The order asked the administrator of DHFL to present the offer of the erstwhile promoter before the CoC within days and had scheduled the next hearing for May 31.


The lenders were mulling their options since the order came in last week. Appealing against the order in the appellate tribunal was one of the options they were exploring. This is because the CoC had already voted in favour of a resolution plan.


Bankers were apprehensive of considering the settlement offer of the promoter because the account was already declared as “fraud” by them.


According to the lenders, they had considered the proposal of the erstwhile promoter, but rejected it based on their commercial wisdom. Wadhawan is still languishing in jail on money laundering charges.


In its written order, the tribunal said, “...the adjudicating authority is of the considered view that the second proposal deserves to be examined on merits and put for deciding, voting of the members of CoC. If the same is commercially found not favourable with the CoC members, then the proposal can be rejected.”


In the order, the tribunal said the settlement proposal of Wadhawan at Rs 91,158 crore is much higher than the offer of the next highest bidder, Piramal Group, which offered Rs 37,250 crore. “Since this settlement proposal is substantially higher / more than one-and-a-half-times the value of the highest bidder, the same needs due consideration/reconsideration by the administrator or CoC,” the order said.

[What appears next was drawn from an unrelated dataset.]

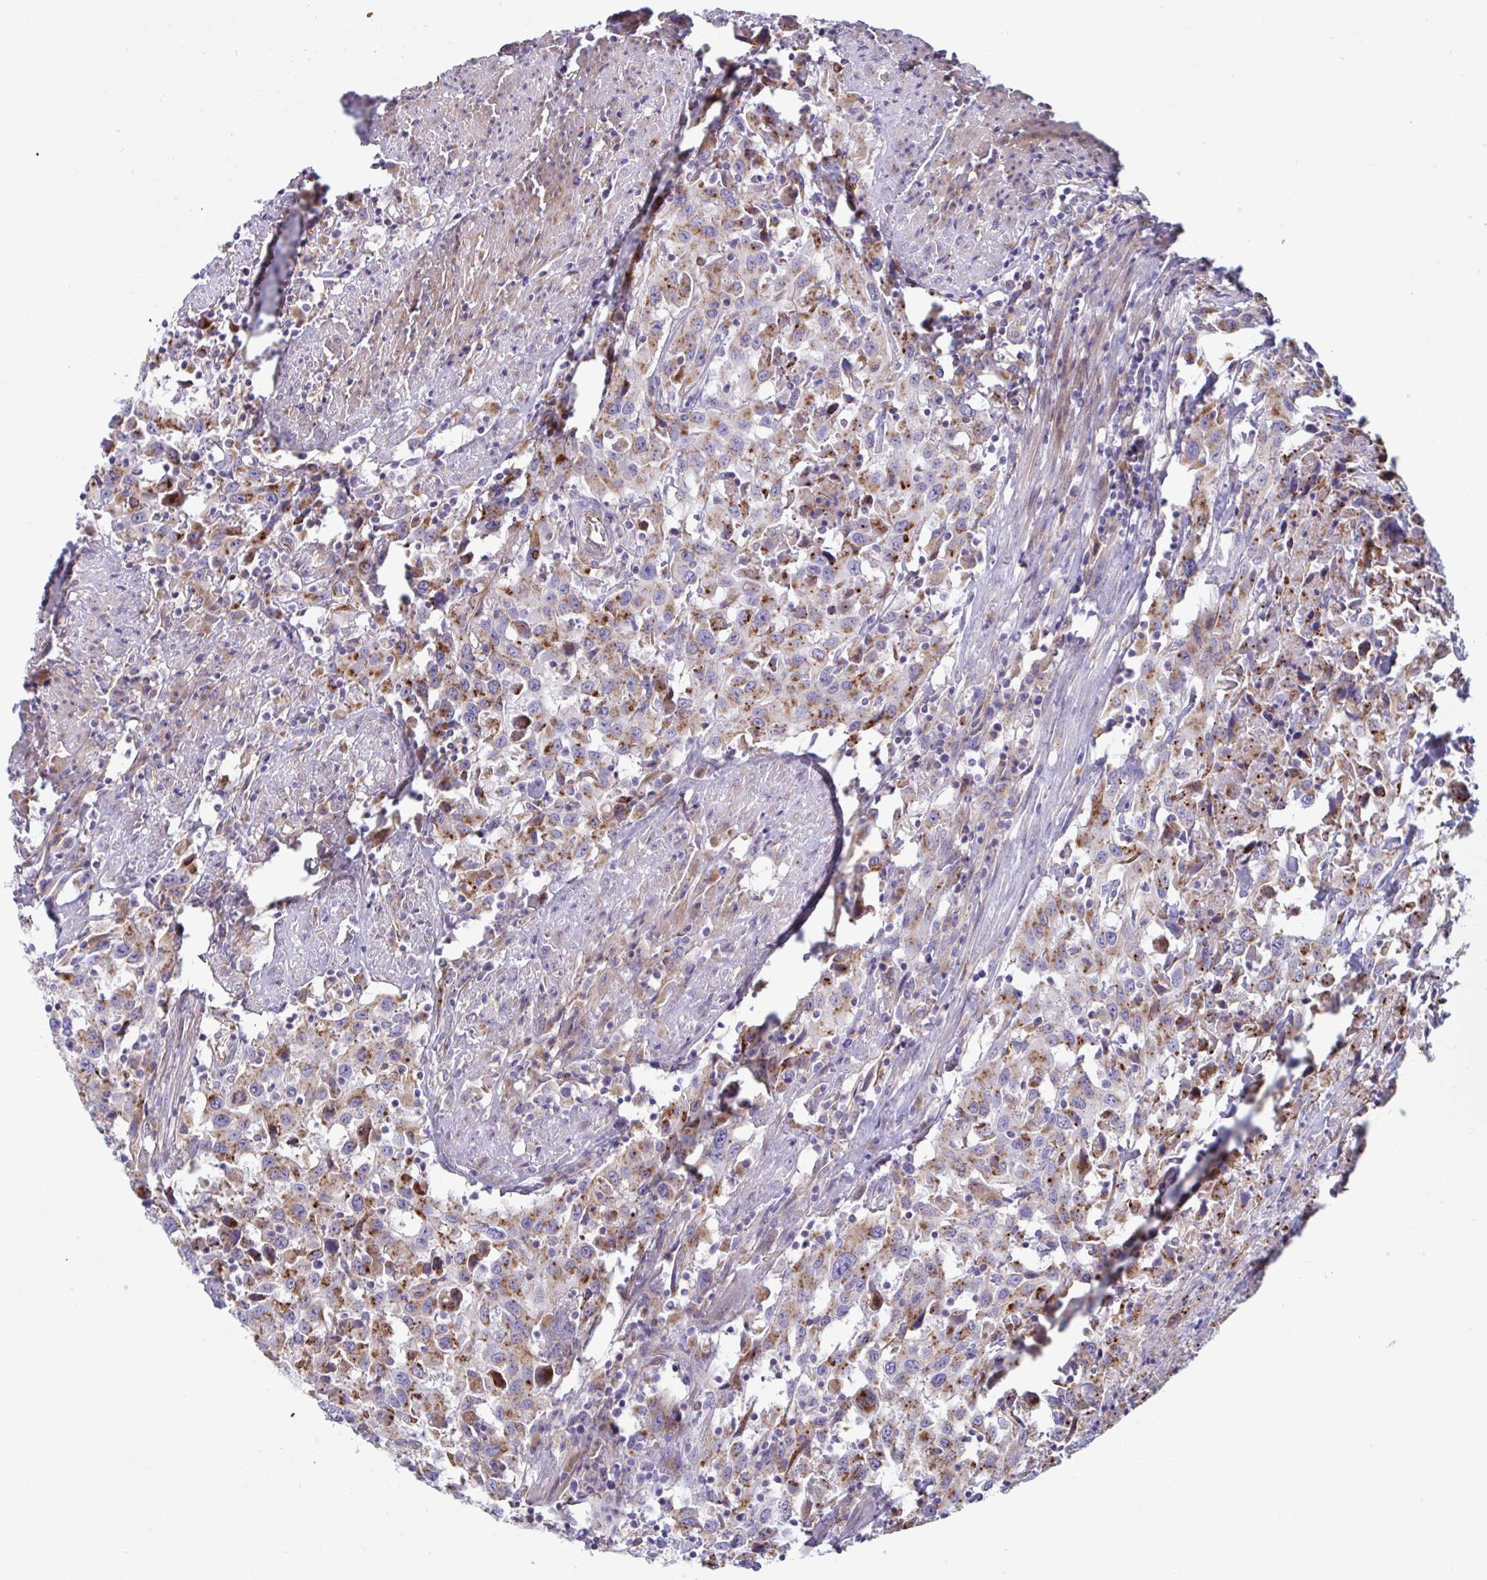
{"staining": {"intensity": "moderate", "quantity": ">75%", "location": "cytoplasmic/membranous"}, "tissue": "urothelial cancer", "cell_type": "Tumor cells", "image_type": "cancer", "snomed": [{"axis": "morphology", "description": "Urothelial carcinoma, High grade"}, {"axis": "topography", "description": "Urinary bladder"}], "caption": "Urothelial carcinoma (high-grade) stained for a protein (brown) displays moderate cytoplasmic/membranous positive expression in about >75% of tumor cells.", "gene": "SLC9A6", "patient": {"sex": "male", "age": 61}}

The tribunal also observed that with the settlement proposal, thousands of small investors and fixed deposit holders would be paid fully, thereby thousands of small investors would get 100 per cent of their principal sum outstanding.


DHFL became the first financial services company to be referred to the NCLT by the RBI in November 2019 after it defaulted on its payments and lenders failed to find a resolution under the June 7 circular of the RBI. Creditors of DHFL have claimed dues to the tune of Rs 87,000 crore. The liquidity crisis, after the collapse of IL&FS in 2018, led to DHFL’s downfall. Prior to that, it was one of the largest mortgage lenders in the country.